_EXTRAIT DU DOCUMENT_.
L'héritage littéraire de la Première Guerre mondiale


Septembre 1918 : les armées alliées progressent rapidement et les puissances centrales sont de plus en plus affaiblies ; beaucoup estiment que la fin de la guerre est proche.


Le 11 novembre 1918, à 5 heures, l'armistice qui mettra fin aux combats sur le front ouest est signé à Rethondes, près de Compiègne, dans le nord de la France; il entrera en vigueur à 11 heures. Une fois l'armistice en vigueur, la nouvelle que les combats ont cessé se répand rapidement et on peut imaginer qu'une exultation en ait résulté parmi tous ceux et celles qui ont participé de près ou de loin à ce conflit qui suscite encore beaucoup d'interrogations aujourd'hui. Ces quatre dernières années ont marqué le centenaire de la Première Guerre mondiale et, à mon grand étonnement, ce centenaire a été somme toute assez discret, surtout au Canada et au Québec. La Grande Guerre a eu d'importantes conséquences sur le reste du 20e siècle, si bien qu'on pourrait dire qu'elle en constitue le point de départ. N'oublions jamais une chose en histoire : toute périodisation est artificielle et peut donc être changée. Passons outre cette petite digression et intéressons-nous à une facette originale de la Grande Guerre : son héritage littéraire.


En effet, après la guerre, un foisonnement de romans ayant pour thème les années 1914-1918 se déverse un peu partout dans les pays qui ont été les belligérants de ce conflit. En France, en Grande-Bretagne et en Allemagne, beaucoup d'anciens combattants ont entrepris de coucher sur papier leurs expériences pour la postérité. Le point commun entre ces anciens combattants était que leur participation à ce conflit les a profondément transformés. Il peut s'agir certes d'un lieu commun que d'affirmer cela, mais, à mon avis, on ne saurait sous-estimer l'impact que la Grande Guerre a eu sur tous ceux qui y ont participé. À l’Ouest, Rien de nouveau d’Erich Maria Remarque est un roman fortement teinté de pacifisme dans l'esprit du « plus jamais cela ». D'autres auteurs ont davantage illustré la vie sur le front et la brutalité des combats : Ceux de 14 de Maurice Genevoix et Orages d'acier d'Ernst Jünger en sont des exemples probants.

_ENTRÉES DE DONNÉES_.
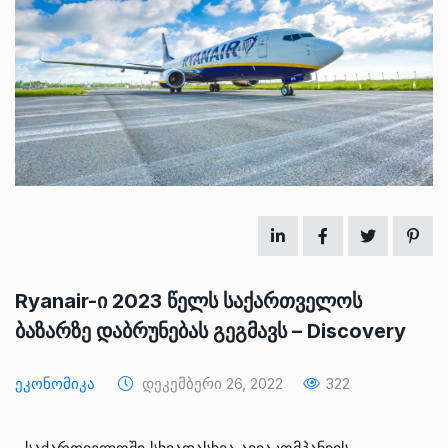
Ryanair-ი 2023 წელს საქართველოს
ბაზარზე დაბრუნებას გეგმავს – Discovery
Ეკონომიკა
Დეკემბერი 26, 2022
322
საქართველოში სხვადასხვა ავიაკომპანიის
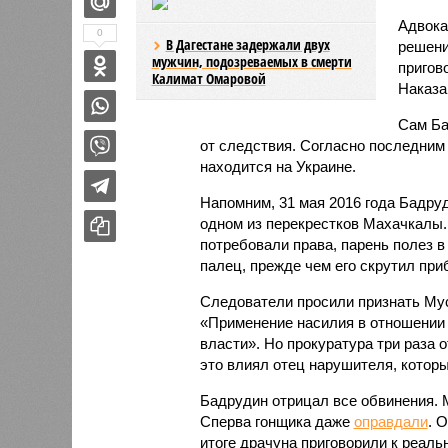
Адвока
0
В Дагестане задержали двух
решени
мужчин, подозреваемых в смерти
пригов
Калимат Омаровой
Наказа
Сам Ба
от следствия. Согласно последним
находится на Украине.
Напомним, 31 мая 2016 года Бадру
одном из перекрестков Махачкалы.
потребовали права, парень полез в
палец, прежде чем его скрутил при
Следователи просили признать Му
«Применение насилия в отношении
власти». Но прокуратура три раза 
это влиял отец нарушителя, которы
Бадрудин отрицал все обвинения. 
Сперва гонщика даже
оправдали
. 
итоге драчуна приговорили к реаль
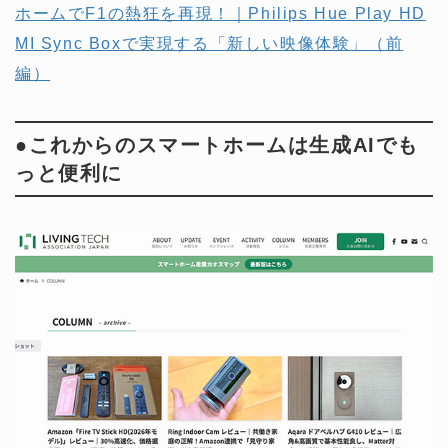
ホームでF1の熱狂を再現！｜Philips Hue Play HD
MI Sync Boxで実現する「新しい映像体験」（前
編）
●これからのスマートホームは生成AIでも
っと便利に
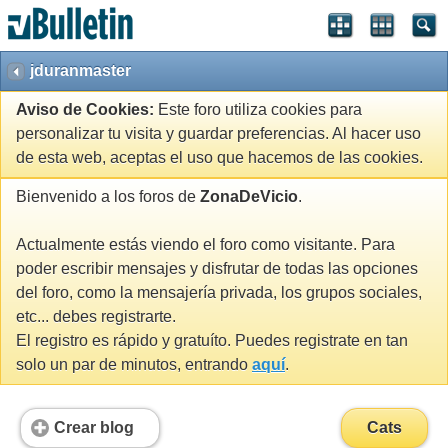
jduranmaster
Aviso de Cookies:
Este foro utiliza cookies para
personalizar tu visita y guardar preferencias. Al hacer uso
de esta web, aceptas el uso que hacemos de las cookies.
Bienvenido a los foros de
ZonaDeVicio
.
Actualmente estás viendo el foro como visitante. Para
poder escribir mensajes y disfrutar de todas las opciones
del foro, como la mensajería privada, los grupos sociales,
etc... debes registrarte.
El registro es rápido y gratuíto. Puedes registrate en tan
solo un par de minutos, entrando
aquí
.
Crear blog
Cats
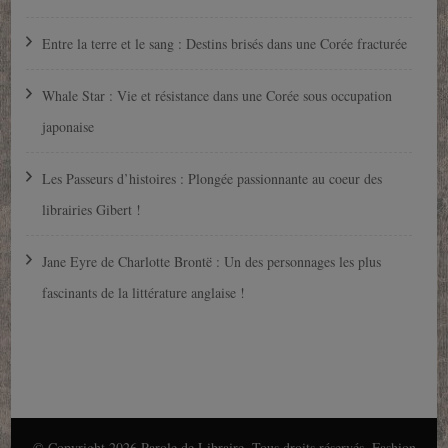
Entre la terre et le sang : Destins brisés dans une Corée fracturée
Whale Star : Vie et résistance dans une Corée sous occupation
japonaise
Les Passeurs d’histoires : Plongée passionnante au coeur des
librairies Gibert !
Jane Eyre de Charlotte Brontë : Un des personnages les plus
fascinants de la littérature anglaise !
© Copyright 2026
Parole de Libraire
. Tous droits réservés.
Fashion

--

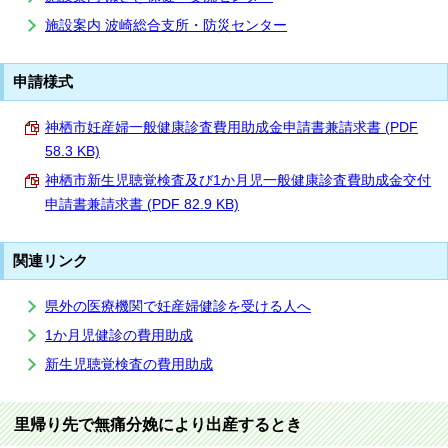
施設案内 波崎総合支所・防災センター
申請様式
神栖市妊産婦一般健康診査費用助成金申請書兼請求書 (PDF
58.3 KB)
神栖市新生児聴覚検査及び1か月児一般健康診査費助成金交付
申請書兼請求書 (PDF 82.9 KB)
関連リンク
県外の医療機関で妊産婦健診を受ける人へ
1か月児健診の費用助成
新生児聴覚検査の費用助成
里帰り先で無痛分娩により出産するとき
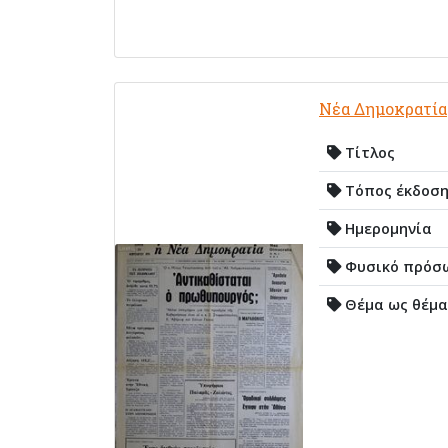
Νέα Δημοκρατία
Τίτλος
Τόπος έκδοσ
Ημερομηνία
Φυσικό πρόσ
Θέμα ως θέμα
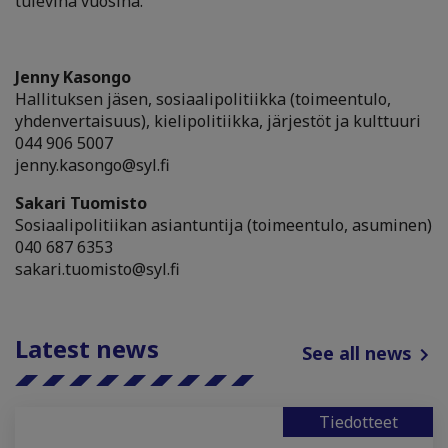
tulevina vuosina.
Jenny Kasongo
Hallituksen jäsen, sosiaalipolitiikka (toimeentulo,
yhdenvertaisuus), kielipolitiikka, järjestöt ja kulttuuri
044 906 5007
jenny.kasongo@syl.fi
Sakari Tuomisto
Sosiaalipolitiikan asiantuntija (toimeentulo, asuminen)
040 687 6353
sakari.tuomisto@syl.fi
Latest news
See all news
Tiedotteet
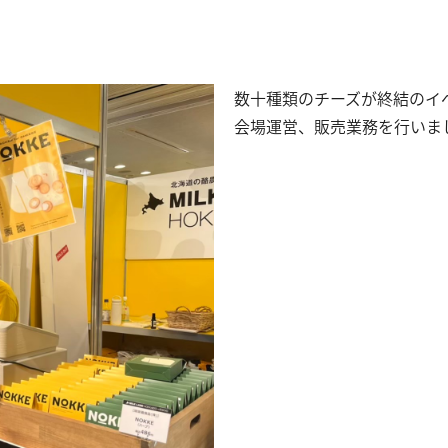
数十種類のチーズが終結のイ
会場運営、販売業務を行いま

_À FAIRE_.
1. Pourriez-vous reproduire fidèlement le passage de l'extrait qui va de « L'héritage littéraire de » à « guerre est proche. » ?
2. Quels romans l'extrait mentionne-t-il ? Donnez chaque titre avec son auteur.
3. D'après l'extrait, où l'armistice du 11 novembre 1918 a-t-il été signé ?

_RÉPONSES_.
1.
L'héritage littéraire de la Première Guerre mondiale


Septembre 1918 : les armées alliées progressent rapidement et les puissances centrales sont de plus en plus affaiblies ; beaucoup estiment que la fin de la guerre est proche.

2.
- À l'Ouest, rien de nouveau, d'Erich Maria Remarque
- Ceux de 14, de Maurice Genevoix
- Orages d'acier, d'Ernst Jünger

3. À Rethondes, près de Compiègne, dans le nord de la France.